Consumers with short or problematic credit histories may end up in the "poor" credit range. If a low credit score is holding you back, it's natural to want to correct it as soon as possible.
How fast you can raise your credit score depends on what's affecting it in the first place, but in many cases, you can see results much sooner than you might think. Try the following methods to go from poor credit to good credit in a short time.
1. Fix errors on your credit report
If you're not sure why you have a low credit score, it could be credit report errors. Credit reports aren't always 100% accurate, which is why it's so important to review yours. You can get your credit reports through AnnualCreditReport.com. You're normally entitled to one free credit report per year from each of the consumer credit bureaus: Equifax, Experian, and TransUnion. However, due to the COVID-19 pandemic, the credit bureaus are offering free weekly reports through April 2022.

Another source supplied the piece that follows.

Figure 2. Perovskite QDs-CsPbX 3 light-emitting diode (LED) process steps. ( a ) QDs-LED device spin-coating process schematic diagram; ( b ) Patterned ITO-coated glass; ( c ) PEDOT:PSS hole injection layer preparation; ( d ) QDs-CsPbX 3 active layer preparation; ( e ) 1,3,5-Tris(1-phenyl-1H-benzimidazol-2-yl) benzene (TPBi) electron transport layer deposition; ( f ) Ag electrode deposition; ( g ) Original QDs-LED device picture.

After reviewing your report, dispute any errors online with the credit bureau that issued the report. Removing a mistake from your credit file can make a huge difference in your credit score. In a recent example, one Ascent writer raised her FICO® Score by 112 points by fixing a credit report error.

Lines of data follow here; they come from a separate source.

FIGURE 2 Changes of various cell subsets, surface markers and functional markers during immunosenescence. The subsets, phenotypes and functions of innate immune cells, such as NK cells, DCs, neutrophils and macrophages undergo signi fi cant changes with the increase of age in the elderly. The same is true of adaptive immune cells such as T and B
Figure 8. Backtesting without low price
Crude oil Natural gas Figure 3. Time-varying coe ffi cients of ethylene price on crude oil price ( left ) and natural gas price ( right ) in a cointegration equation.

2. Pay down credit card balances
High balances do a number on your credit score. Once per month, credit card issuers report your current balances. The credit bureaus use this data to calculate your credit utilization ratio, which is the percentage of available credit you're using. If you have $5,000 in balances compared to $10,000 in credit limits, your credit utilization is 50%.

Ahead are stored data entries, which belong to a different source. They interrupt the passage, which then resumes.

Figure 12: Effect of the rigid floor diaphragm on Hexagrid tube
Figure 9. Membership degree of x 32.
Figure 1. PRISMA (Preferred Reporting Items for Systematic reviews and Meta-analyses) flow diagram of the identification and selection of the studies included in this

A ratio of 30% or more is generally considered high utilization. The more of your credit you're using, the more it negatively impacts your credit score. This is one of the biggest credit scoring criteria.
Since balances are reported monthly, you can improve credit utilization quickly. If you have money saved that you can use to pay down your credit cards, it won't take long for your credit score to go up.
3. Request a credit limit increase
Reducing your balances is just one way to lower your credit utilization. Another good option is to increase your credit limit.
Credit card issuers usually let you request a credit limit increase over the phone and online. If you've had a card for at least six months and you've always paid on time, the card issuer may agree to give you a higher credit limit. It also helps if your income has increased since you applied for the card.
Let's use the previous example of having $5,000 in credit card balances and $10,000 in credit limits. You ask for increases on all your cards, and bump your combined credit limits up to $15,000. That takes your credit utilization from 50% to 33.3%, improving your credit score. You'd see even greater results if you also paid down your balances.
4. Become an authorized user
Being an authorized user on another person's credit card is a popular way to build credit. The cardholder gives you permission to use the account, and you receive an authorized user card. If they're worried about the risk, they often can add you without actually giving you a card.
This helps your score because many credit card companies report card activity to both the cardholder's and the authorized user's credit files. Imagine that a family member or friend with good credit habits adds you as an authorized user on their card. They always pay the card on time and never let the balance get too high. That positive activity could go on your credit file. It's especially beneficial if the only thing holding you back from a good score is your limited credit history.
5. Apply for a credit-builder loan
A credit-builder loan is a unique loan type used for raising your credit score. The main benefit is that it allows you to improve the biggest factor in your credit -- your payment history. If you get a credit-builder loan and pay on time, your credit score should increase. Credit-builder loans can also help by adding to your credit mix. When you have credit cards and loans, that's better for your credit score than just having one or the other.
Credit-builder loans charge interest, so they're not the cheapest option. But they're usually easy to get approved for and are a good way to start building your payment history.
Reaching a high credit score doesn't always need to take years. If any of the strategies above work for you, they could deliver much faster results.